Softmax Classifier (Animal Classification)

Softmax function

# 위와 동일
#Weight and bias setting
W = tfe.Variable(tf.random_normal([16, nb_classes]), name='weight')
b = tfe.Variable(tf.random_normal([nb_classes]), name='bias')
variables = [W, b]

# tf.nn.softmax computes softmax activations
def logit_fn(X):
    return tf.matmul(X, W) + b

def hypothesis(X):
    return tf.nn.softmax(logit_fn(X))

Softmax cross entropy (with logits)

logits = tf.matmul(X, W) + b
hypothesis = tf.nn.softmax(logits)

# 1) Cross entropy cost/loss
cost = tf.reduce_mean(-tf.reduce_sum(Y * tf.log(hypothesis), axis=1))

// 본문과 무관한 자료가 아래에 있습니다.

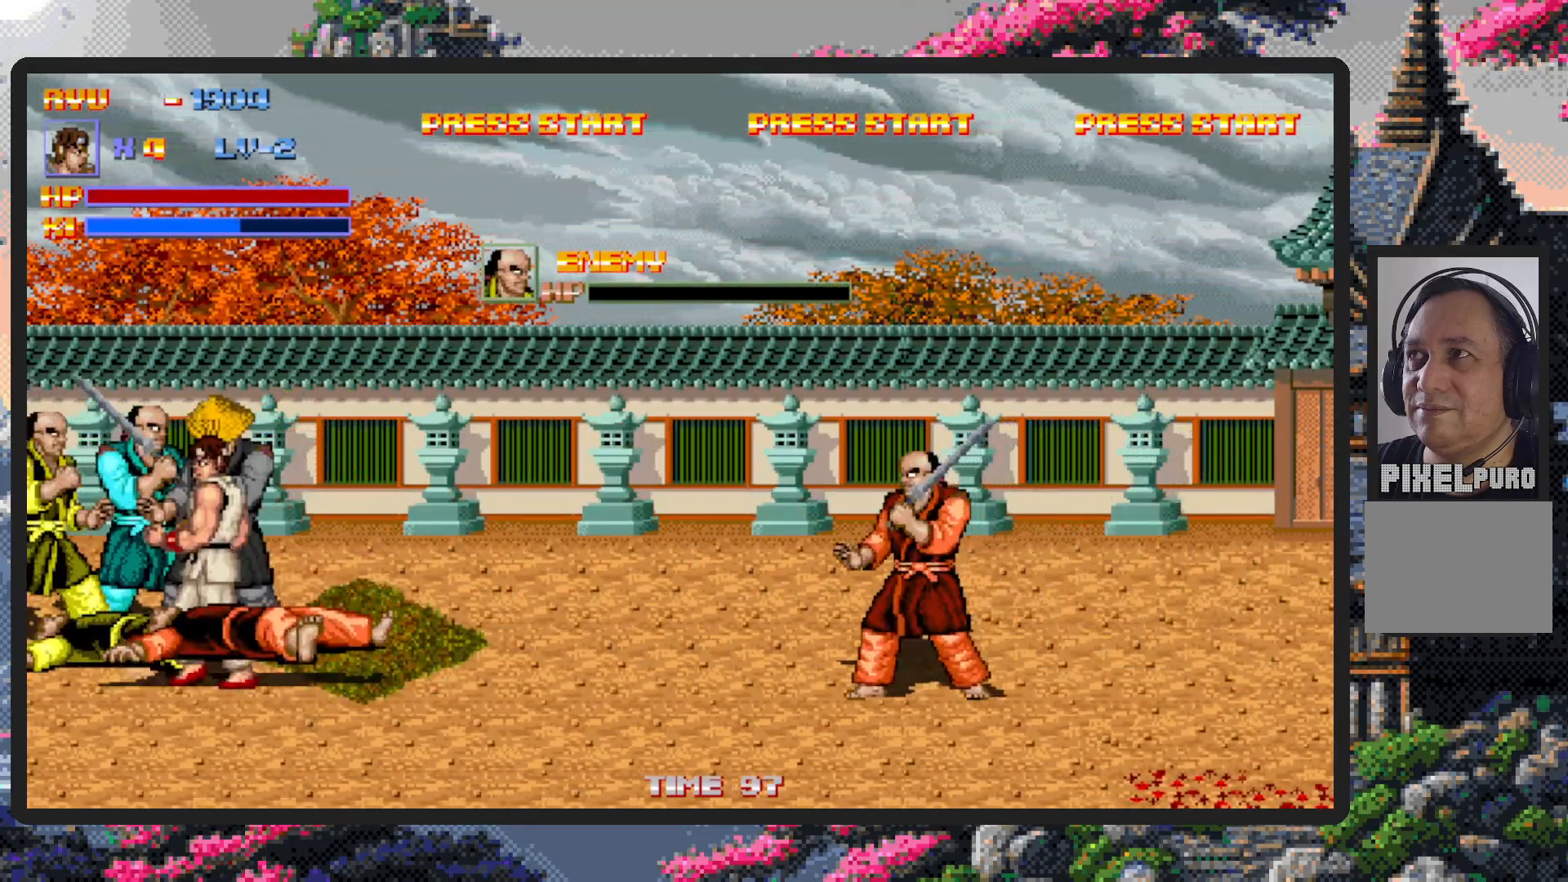
{"buttons": [], "events": [[33, "DPAD_LEFT", "up"], [33, "Y", "up"], [50, "DPAD_UP", "up"], [83, "Y", "down"], [133, "Y", "up"], [183, "Y", "down"], [216, "Y", "up"], [250, "Y", "down"], [300, "Y", "up"], [350, "Y", "down"], [400, "Y", "up"], [433, "Y", "down"], [483, "Y", "up"]]}
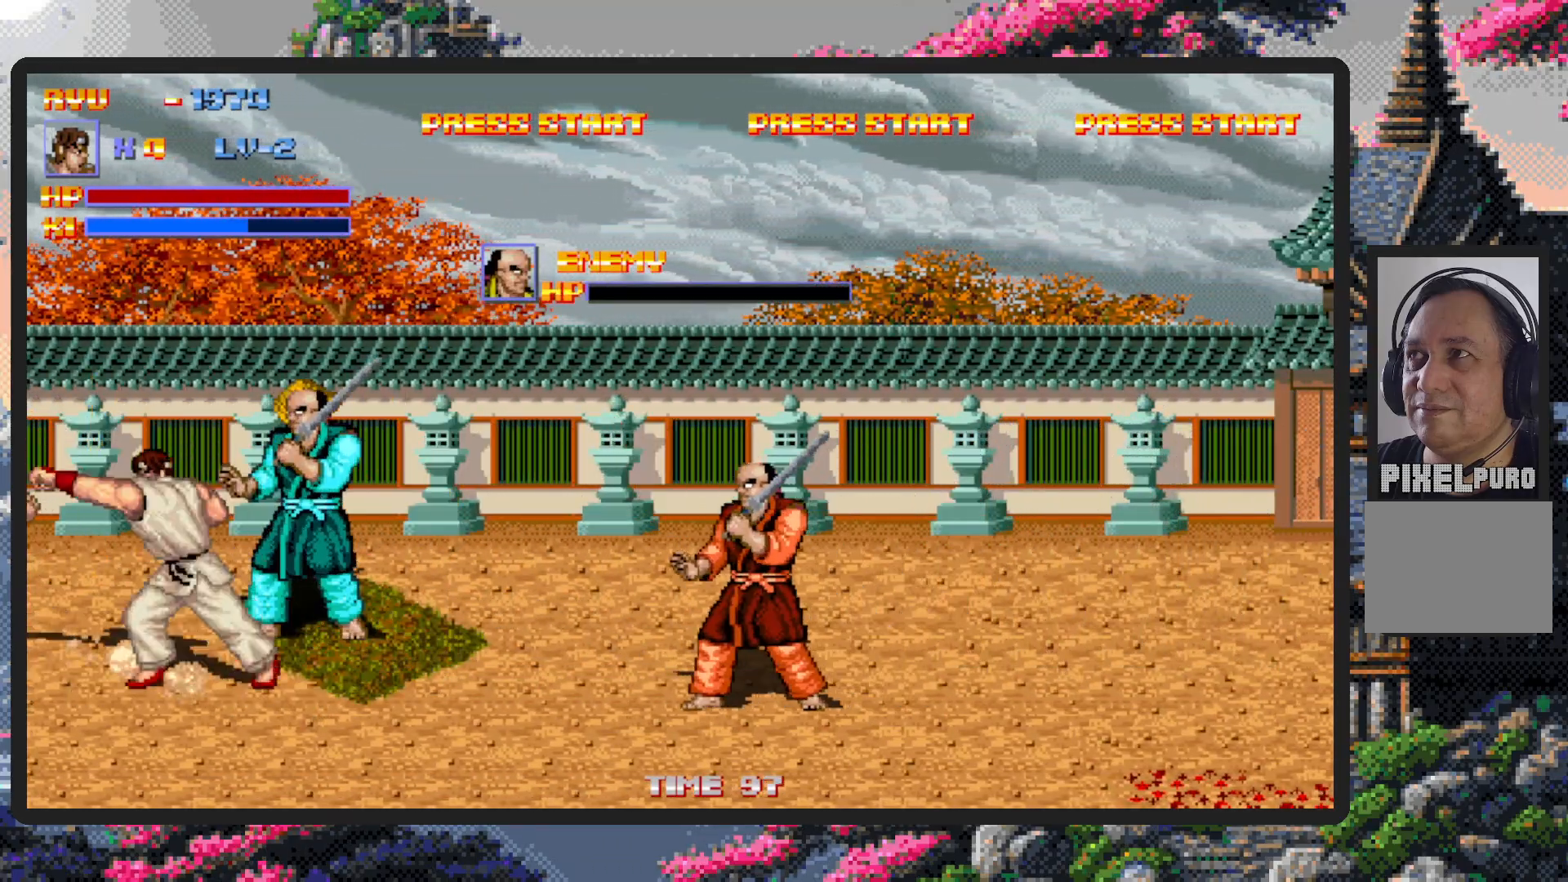
{"buttons": ["DPAD_UP", "DPAD_RIGHT"]}
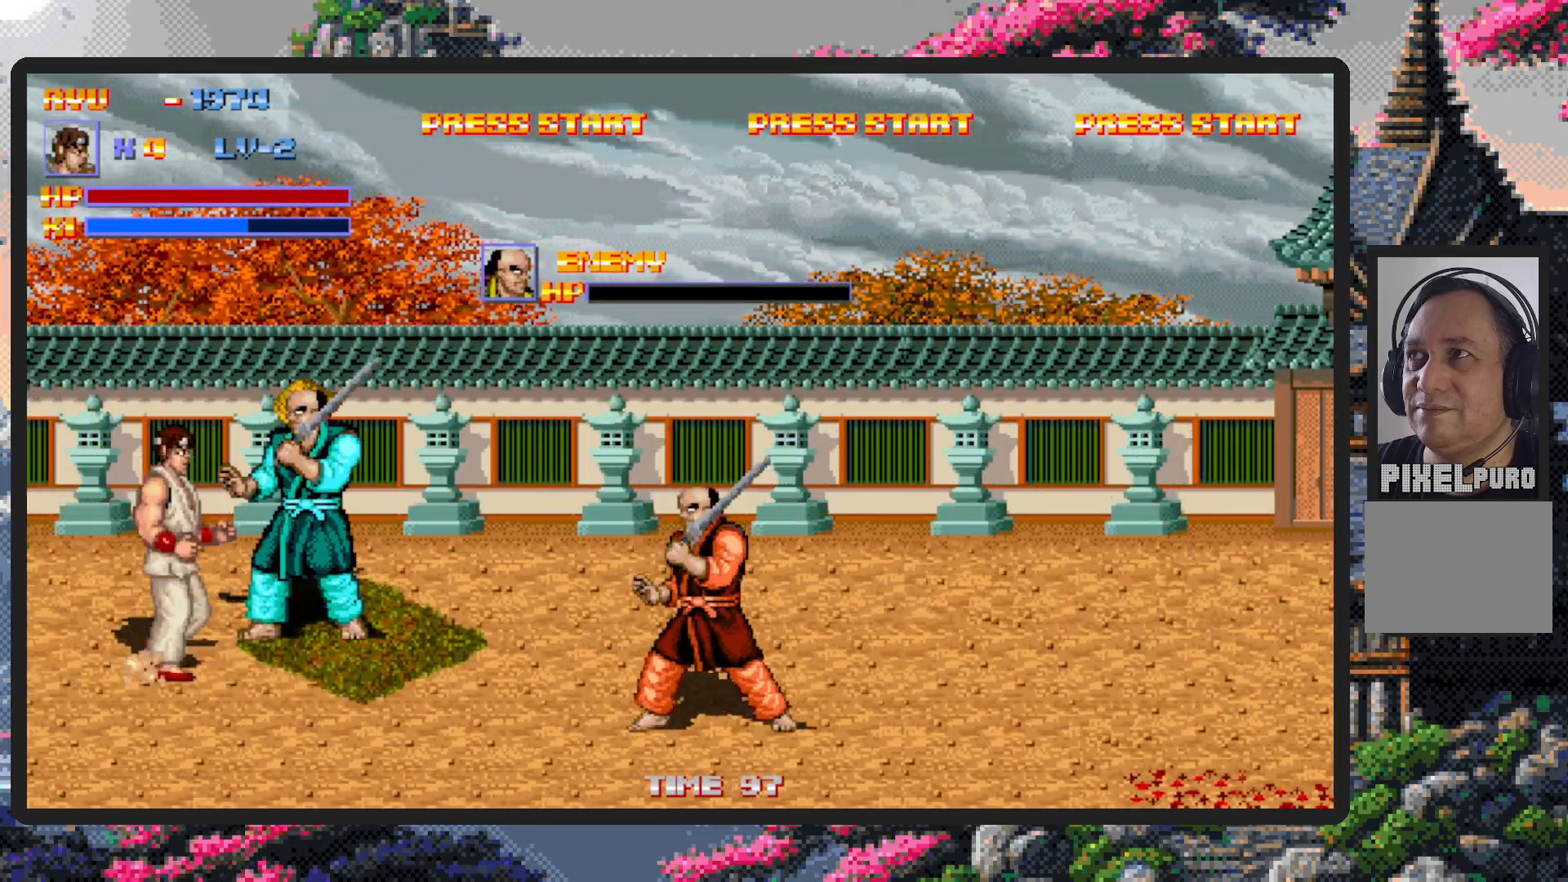
{"buttons": ["Y"], "events": [[133, "Y", "down"], [200, "Y", "up"], [216, "DPAD_UP", "up"], [233, "Y", "down"], [266, "Y", "up"], [317, "Y", "down"], [367, "Y", "up"], [383, "DPAD_RIGHT", "up"], [400, "Y", "down"], [450, "Y", "up"], [500, "Y", "down"]]}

# 2) Cross entropy cost/loss
cost_i = tf.nn.softmax_cross_entropy_with_logits_v2(logits=logits, labels=Y_one_hot)
cost = tf.reduce_mean(cost_i)

Sample Dataset

# 동물에 대한 특징을 추출하여 어떤 동물인지 예측하는 데이터이다.
# Predicting animal type based on various features
# numpy 라이브러리를 활용하여 .csv 파일을 로드한다.
xy = np.loadtxt('data-04-zoo.csv', delimiter=',', dtype=np.float32)
x_data = xy[:, 0:-1]
y_data = xy[:, [-1]]

# 우리는 ont-hot 데이터를 원하지만, 이 데이터셋은 one-hot 되어있지 않다. 
# tf.one_hot으로 변환 필요
nb_classes = 7  # 0 ~ 6

Y_one_hot = tf.one_hot(list(y_data), nb_classes)  # one hot shape=(?, 1, 7)
Y_one_hot = tf.reshape(Y_one_hot, [-1, nb_classes])  # shape=(?, 7)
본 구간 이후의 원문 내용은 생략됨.